We most often think of Wilier for lightweight carbon road & mountain race bikes, but ultra-cyclist and environmental activist Omar di Felice is set to pedal the longest-ever bicycle crossing of Antarctica on a prototype Wilier fat bike. In the teasers of the down to -50°C, 1600km long, 10,800m of elevation expedition effort across the South Pole, Omar di Felice is seen on an unlabeled carbon fat bike, but his more recent preparatory training rides across Iceland this summer have been on an alloy prototype, custom made for him by Wilier Triestina…
Prototype Wilier fat bike to cross Antarctica
It’s been a lifelong dream for Omar di Felice to pedal across Antarctica, and now after years of progressively more extreme winter riding adventures, Antarctica Unlimited is coming soon.
The bike that Wilier has developed for Omar di Felice to ride 1600km across Antarctica is a raw welded alloy frame. He had previously ridden what appears to have been a blacked-out Canyon Dude. But this new aluminum prototype looks to retain the 27.5″ wheels, while stepping up with wider tire clearance for the extra flotation needed to cross unpredictable Antarctic snow and ice.
Omar has been training for the upcoming expedition exclusively on fat bikes equipped with Manitou’s Mastodon Pro suspension fork. Although it’s unclear if he will stick with it for the Antarctica trip or opt for a lighter, simpler rigid fork?
As for rolling stock, even fully blacked out to hide the tans sidewalls of the non-sponsor tires, Omar’s bike as he rode it across Iceland earlier this summer was fitted with 27.5 x 4.5″ 45NRTH Dillinger 5 studded tires, with 252 concave carbide tipped studs for grip in icy conditions.
His hubs get labeled as Mavic who are his correct wheel sponsor, but we don’t really think that Mavic is working on a prototype fat bike wheelset, here.
Instead, the shape of the rim cutouts (especially around the valve) suggests these are a set of the latest 27.5″ edition of the 76mm internal DT Swiss BR 2250 wheels that were introduced as Canyon-only when their Dude carbon fat bike switched to the larger diameter wheels two winters ago.
Another interesting tidbit here, he is riding the recent 1x 11-speed Shimano Deore LinkGlide drivetrain that promises increased 11-50T cassette durability for high load situations.
Omar’s alloy prototype frame has wide-set seat & chainstays that get really thin at the tire sidewalls to make room for big tires, while likely keeping overall bottom bracket & crank Q-factor relatively narrow. Presumably, to make up for thin tube sections, the frame features a number of reinforcements, braces, and gussets – including at the seat cluster, seatstay bridge & BB.
The prototype fat bike frame routes cables externally along the seatstays, but then they likely appear to shift internally into the downtube, exiting on the left side just behind the tapered headtube.
The bike also features a robust-looking stud to attach a rear rack and a set of cage mounts under the downtube for a tool bottle. Omar can usually be seen riding with a mix of a custom frame bag, stock saddle bag, and Wilier-branded strap-on toptube bag, all made in Italy by Miss Grape.
Unique Off-The-Bike gear, too!

• _Data extract_:
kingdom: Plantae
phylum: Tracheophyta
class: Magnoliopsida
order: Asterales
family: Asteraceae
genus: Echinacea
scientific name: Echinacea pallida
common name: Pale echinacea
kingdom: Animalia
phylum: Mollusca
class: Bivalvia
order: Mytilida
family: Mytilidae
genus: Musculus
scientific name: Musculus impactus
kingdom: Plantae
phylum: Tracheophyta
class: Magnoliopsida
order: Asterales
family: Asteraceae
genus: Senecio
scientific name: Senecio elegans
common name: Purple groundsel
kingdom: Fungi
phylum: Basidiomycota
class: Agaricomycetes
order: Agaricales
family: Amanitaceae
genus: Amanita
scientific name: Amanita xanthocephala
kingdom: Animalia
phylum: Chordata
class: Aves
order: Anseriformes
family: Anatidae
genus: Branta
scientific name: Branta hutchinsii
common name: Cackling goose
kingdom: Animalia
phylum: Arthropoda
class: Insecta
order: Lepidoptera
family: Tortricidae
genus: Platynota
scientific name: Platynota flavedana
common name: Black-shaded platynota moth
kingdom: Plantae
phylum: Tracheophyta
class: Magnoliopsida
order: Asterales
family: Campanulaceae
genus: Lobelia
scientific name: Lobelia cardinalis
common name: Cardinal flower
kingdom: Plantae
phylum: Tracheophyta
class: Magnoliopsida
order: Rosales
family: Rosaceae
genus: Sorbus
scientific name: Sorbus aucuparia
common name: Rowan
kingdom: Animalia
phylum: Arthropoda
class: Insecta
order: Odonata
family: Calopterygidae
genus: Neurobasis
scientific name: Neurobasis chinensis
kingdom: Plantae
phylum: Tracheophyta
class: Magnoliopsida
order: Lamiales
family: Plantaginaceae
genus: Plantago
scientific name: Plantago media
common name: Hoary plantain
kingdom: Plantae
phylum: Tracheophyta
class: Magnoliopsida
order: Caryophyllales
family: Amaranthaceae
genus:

• _Task requirements_: According to the article about the fat bike built for the Antarctica crossing, what drivetrain is the rider using? The items above are separate from the article about the fat bike.

• _Written answer_: A 1x 11-speed Shimano Deore LinkGlide drivetrain.